All told, Connolley created or rewrote 5,428 unique Wikipedia articles. His control over Wikipedia was greater still, however, through the role he obtained at Wikipedia as a website administrator, which allowed him to act with virtual impunity. When Connolley didn't like the subject of a certain article, he removed it -- more than 500 articles of various descriptions disappeared at his hand. When he disapproved of the arguments that others were making, he often had them barred -- over 2,000 Wikipedia contributors who ran afoul of him found themselves blocked from making further contributions. Acolytes whose writing conformed to Connolley's global warming views, in contrast, were rewarded with Wikipedia's blessings. In these ways, Connolley turned Wikipedia into the missionary wing of the global warming.

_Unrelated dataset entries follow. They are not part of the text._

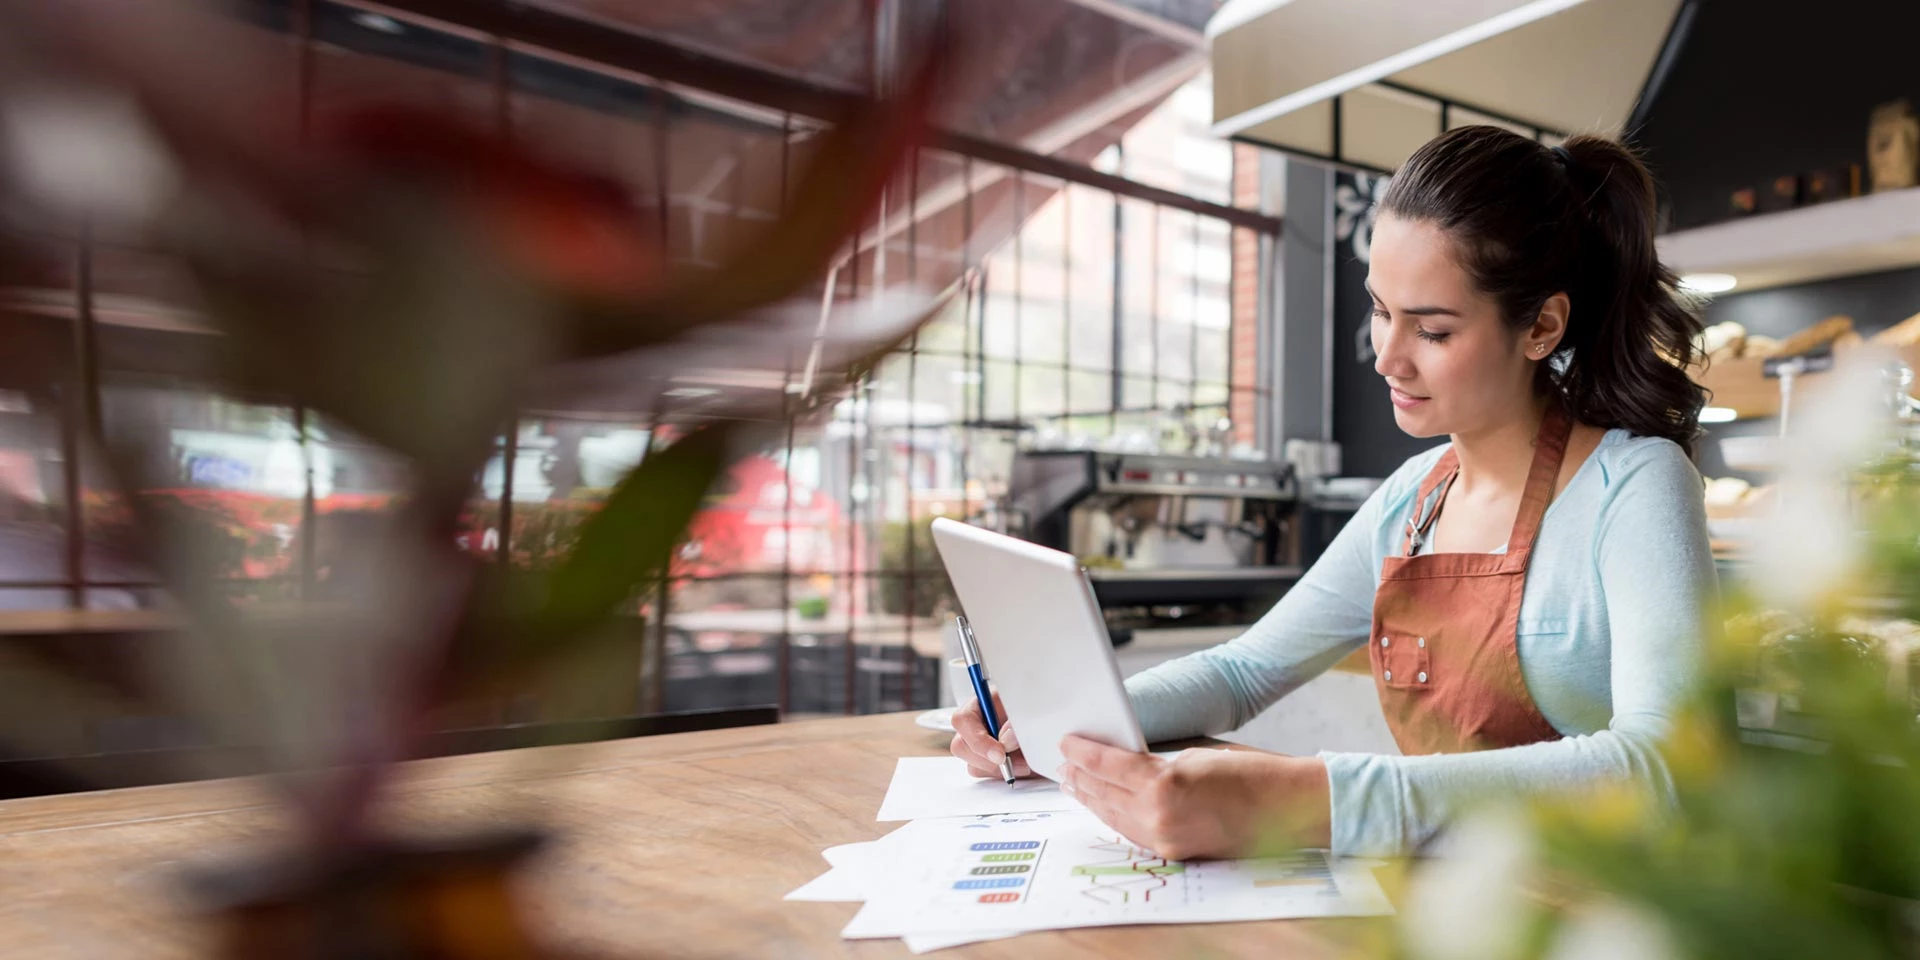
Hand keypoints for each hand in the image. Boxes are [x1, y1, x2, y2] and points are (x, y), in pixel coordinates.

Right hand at [949, 692, 1031, 779]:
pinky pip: (986, 775)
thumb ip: (1015, 722)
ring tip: (1025, 762)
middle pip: (962, 747)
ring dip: (999, 769)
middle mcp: (974, 726)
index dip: (978, 740)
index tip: (1000, 754)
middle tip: (1017, 762)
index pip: (963, 721)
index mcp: (979, 705)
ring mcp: (978, 746)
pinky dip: (1004, 774)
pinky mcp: (986, 762)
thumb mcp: (1027, 708)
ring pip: (973, 766)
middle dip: (989, 760)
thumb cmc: (1034, 708)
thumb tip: (1006, 740)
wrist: (1046, 721)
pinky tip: (1021, 766)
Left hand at [1056, 736, 1330, 860]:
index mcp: (1163, 783)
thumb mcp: (1195, 753)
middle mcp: (1159, 815)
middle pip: (1105, 793)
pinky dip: (1115, 817)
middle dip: (1081, 777)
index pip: (1109, 765)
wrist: (1287, 807)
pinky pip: (1134, 833)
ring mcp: (1166, 838)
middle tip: (1061, 763)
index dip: (1084, 752)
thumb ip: (1156, 761)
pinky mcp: (1175, 852)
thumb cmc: (1250, 771)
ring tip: (1074, 784)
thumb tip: (1124, 760)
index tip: (1067, 742)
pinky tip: (1106, 806)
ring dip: (1092, 800)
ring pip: (1114, 817)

http://biggovernment.com/2009/12/26/pollster-opposites-greens-try-to-cope-with-climategate/

But cap-and-trade is a dead parrot. In a way, that’s a shame. Actually trying to pass it would allow for salting the political earth from which the sneaky, cynical idea sprang. But that, too, shall come.

**UPDATE

From an msnbc post titled DECADE OF SCIENCE HIGHS AND LOWS :

Bill Ralston writes: "Why isn't the falsification of data on alleged global warming one of the top 'uh-oh' stories? For crying out loud - we just had a global conference agree to spend billions of dollars on a 'problem' based on fudged data!" That is definitely an "uh-oh" moment, showing how even scientists resort to spin control in order to squelch rivals. The hacked e-mails show how data can be massaged to support the desired story. That doesn't mean the underlying story of climate change isn't true, but it does mean climatologists will have to work harder to earn the trust of politicians and the public. My favorite Web site for this kind of debate is RealClimate.org. Folks on the other side of the question will no doubt have their own favorite resources, and I'm glad to pass them along as comments.

Of "uh-oh" moments, Alan Boyle wrote of Schon:

In 2002, a committee at Bell Labs, where he worked, finds that data sets had been fudged and reused.

IPBiz notes that the Beasley committee formed at the request of Bell Labs was not "at" Bell Labs. Lucent/Alcatel has since removed the Beasley Report from its website. Another Sikahema event.